During the past decades, engineered proteins have been widely used as biopharmaceutical drugs (e.g., recombinant therapeutic proteins, enzymes, and monoclonal antibodies) and gene editing tools (e.g., zinc fingers, TALENs and CRISPR/Cas9). This has significantly transformed the pharmaceutical industry. Compared with conventional small molecule drugs, these biomacromolecules offer the advantages of higher specificity and potency. However, safety and efficacy concerns have been raised from different aspects. In this thesis, the author discusses the tactics to improve efficacy and safety of protein therapeutics.
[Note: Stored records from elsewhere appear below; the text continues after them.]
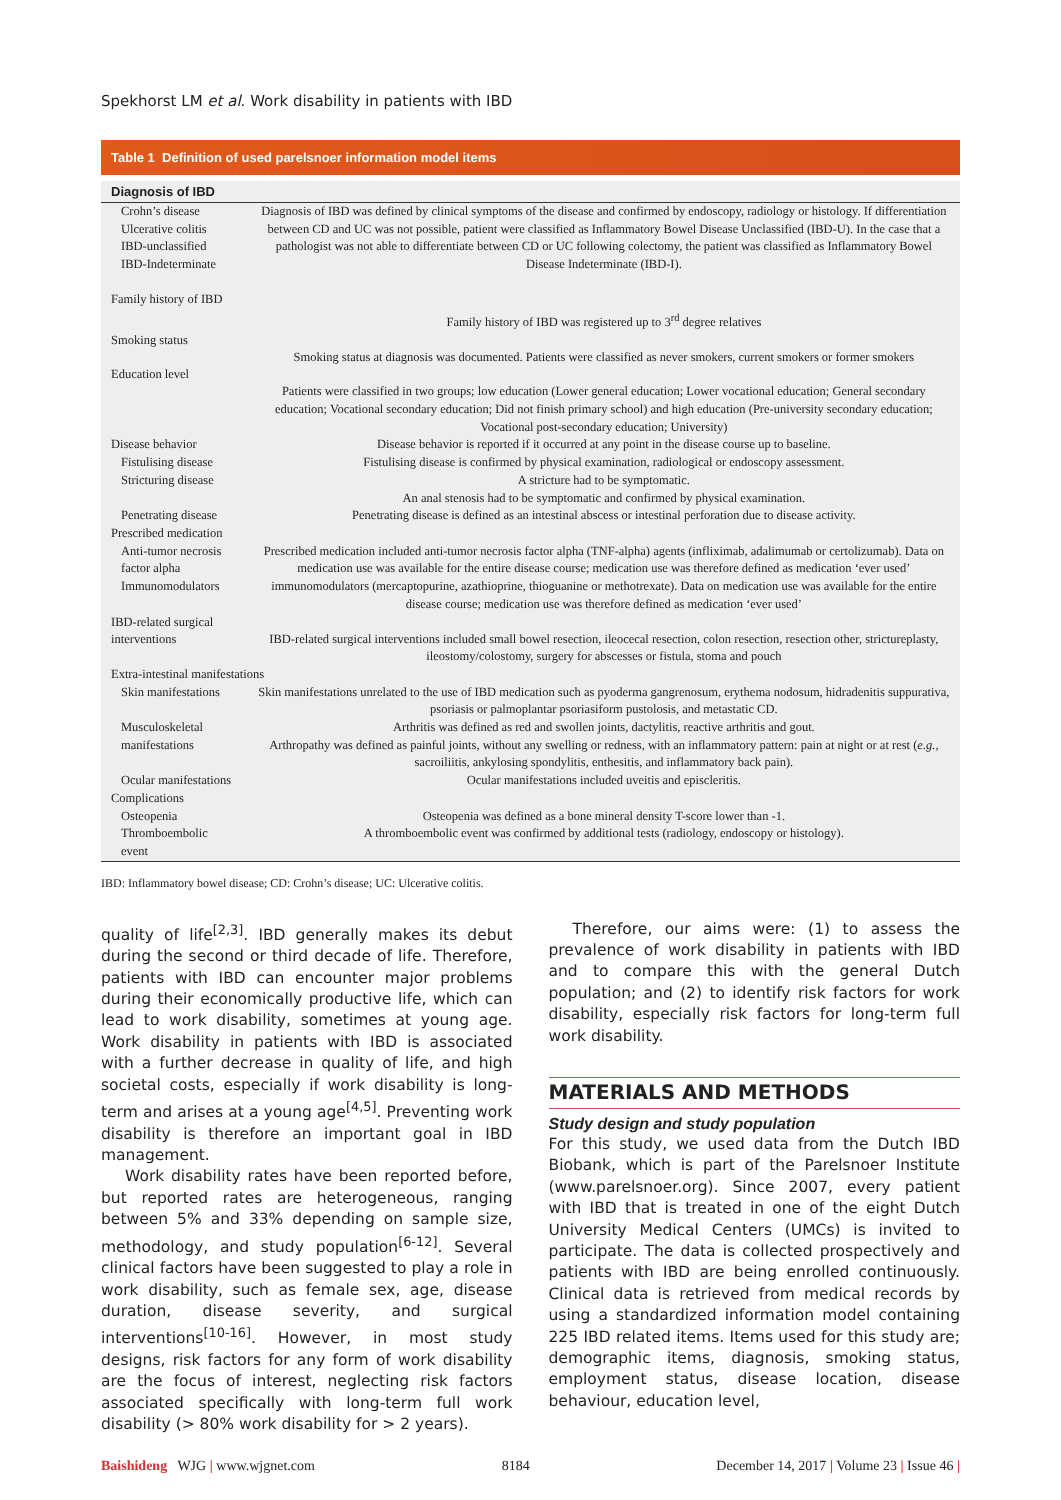Spekhorst LM et al. Work disability in patients with IBD
Table 1 Definition of used parelsnoer information model items
| Diagnosis of IBD | |
| --- | --- |
| Crohn’s disease Ulcerative colitis IBD-unclassified IBD-Indeterminate | Diagnosis of IBD was defined by clinical symptoms of the disease and confirmed by endoscopy, radiology or histology. If differentiation between CD and UC was not possible, patient were classified as Inflammatory Bowel Disease Unclassified (IBD-U). In the case that a pathologist was not able to differentiate between CD or UC following colectomy, the patient was classified as Inflammatory Bowel Disease Indeterminate (IBD-I). |
| Family history of IBD | Family history of IBD was registered up to 3<sup>rd</sup> degree relatives |
| Smoking status | Smoking status at diagnosis was documented. Patients were classified as never smokers, current smokers or former smokers |
| Education level | Patients were classified in two groups; low education (Lower general education; Lower vocational education; General secondary education; Vocational secondary education; Did not finish primary school) and high education (Pre-university secondary education; Vocational post-secondary education; University) |
| Disease behavior | Disease behavior is reported if it occurred at any point in the disease course up to baseline. |
| Fistulising disease | Fistulising disease is confirmed by physical examination, radiological or endoscopy assessment. |
| Stricturing disease | A stricture had to be symptomatic. An anal stenosis had to be symptomatic and confirmed by physical examination. |
| Penetrating disease | Penetrating disease is defined as an intestinal abscess or intestinal perforation due to disease activity. |
| Prescribed medication | |
| Anti-tumor necrosis factor alpha | Prescribed medication included anti-tumor necrosis factor alpha (TNF-alpha) agents (infliximab, adalimumab or certolizumab). Data on medication use was available for the entire disease course; medication use was therefore defined as medication ‘ever used’ |
| Immunomodulators | immunomodulators (mercaptopurine, azathioprine, thioguanine or methotrexate). Data on medication use was available for the entire disease course; medication use was therefore defined as medication ‘ever used’ |
| IBD-related surgical interventions | IBD-related surgical interventions included small bowel resection, ileocecal resection, colon resection, resection other, strictureplasty, ileostomy/colostomy, surgery for abscesses or fistula, stoma and pouch |
| Extra-intestinal manifestations | |
| Skin manifestations | Skin manifestations unrelated to the use of IBD medication such as pyoderma gangrenosum, erythema nodosum, hidradenitis suppurativa, psoriasis or palmoplantar psoriasiform pustolosis, and metastatic CD. |
| Musculoskeletal manifestations | Arthritis was defined as red and swollen joints, dactylitis, reactive arthritis and gout. Arthropathy was defined as painful joints, without any swelling or redness, with an inflammatory pattern: pain at night or at rest ( e.g. , sacroiliitis, ankylosing spondylitis, enthesitis, and inflammatory back pain). |
| Ocular manifestations | Ocular manifestations included uveitis and episcleritis. |
| Complications | |
| Osteopenia | Osteopenia was defined as a bone mineral density T-score lower than -1. |
| Thromboembolic event | A thromboembolic event was confirmed by additional tests (radiology, endoscopy or histology). |
IBD: Inflammatory bowel disease; CD: Crohn’s disease; UC: Ulcerative colitis.
quality of life<sup>[2,3]</sup>. IBD generally makes its debut during the second or third decade of life. Therefore, patients with IBD can encounter major problems during their economically productive life, which can lead to work disability, sometimes at young age. Work disability in patients with IBD is associated with a further decrease in quality of life, and high societal costs, especially if work disability is long-term and arises at a young age<sup>[4,5]</sup>. Preventing work disability is therefore an important goal in IBD management.
Work disability rates have been reported before, but reported rates are heterogeneous, ranging between 5% and 33% depending on sample size, methodology, and study population<sup>[6-12]</sup>. Several clinical factors have been suggested to play a role in work disability, such as female sex, age, disease duration, disease severity, and surgical interventions<sup>[10-16]</sup>. However, in most study designs, risk factors for any form of work disability are the focus of interest, neglecting risk factors associated specifically with long-term full work disability (> 80% work disability for > 2 years).
Therefore, our aims were: (1) to assess the prevalence of work disability in patients with IBD and to compare this with the general Dutch population; and (2) to identify risk factors for work disability, especially risk factors for long-term full work disability.
MATERIALS AND METHODS
Study design and study population
For this study, we used data from the Dutch IBD Biobank, which is part of the Parelsnoer Institute (www.parelsnoer.org). Since 2007, every patient with IBD that is treated in one of the eight Dutch University Medical Centers (UMCs) is invited to participate. The data is collected prospectively and patients with IBD are being enrolled continuously. Clinical data is retrieved from medical records by using a standardized information model containing 225 IBD related items. Items used for this study are; demographic items, diagnosis, smoking status, employment status, disease location, disease behaviour, education level,
Baishideng WJG | www.wjgnet.com 8184 December 14, 2017 | Volume 23 | Issue 46 |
First, to protect the protein from body clearance and immune system, a poly(carboxybetaine) (pCB) polymer is conjugated to the protein surface. Compared with PEG conjugation, the zwitterionic coating more effectively shields protein epitopes, rendering the whole protein invisible to the body immune system. This strategy is proved to be effective in increasing protein stability, prolonging in vivo circulation half-life and reducing immunogenicity, and is successfully applied to interferon-alpha (IFN-α). Compared with PEGylated IFN-α, Zwitterlated IFN-α largely retains its in vitro efficacy. In addition, the author further discusses the tactics to improve the safety and efficacy of nuclease for gene editing. To reduce the off-target effect of CRISPR/Cas9 system, the author discusses a novel method that conjugating CRISPR/Cas9 with zwitterionic pCB polymer to address the mismatch issue at the off-target sites. The author demonstrates the conjugation of CRISPR/Cas9 system with pCB polymer can both increase the efficacy of Cas9 nuclease and reduce non-specific interactions between gRNA and DNA (off-target DNA break). Finally, we converted the strategy to the mRNA version via a new strategy for reducing off-target effect of CRISPR/Cas9 systems that relies on fusing zwitterionic peptide poly(EK) extensions to the terminus of Cas9 via genetic engineering. The poly(EK) peptide is biodegradable and potentially safer for clinical applications. This technology was realized through mRNA delivery and will provide a robust and easily used strategy to reduce “off-target” mutations on a genome-wide scale and to improve the efficiency of a wide range of CRISPR/Cas9-based biological and clinical applications.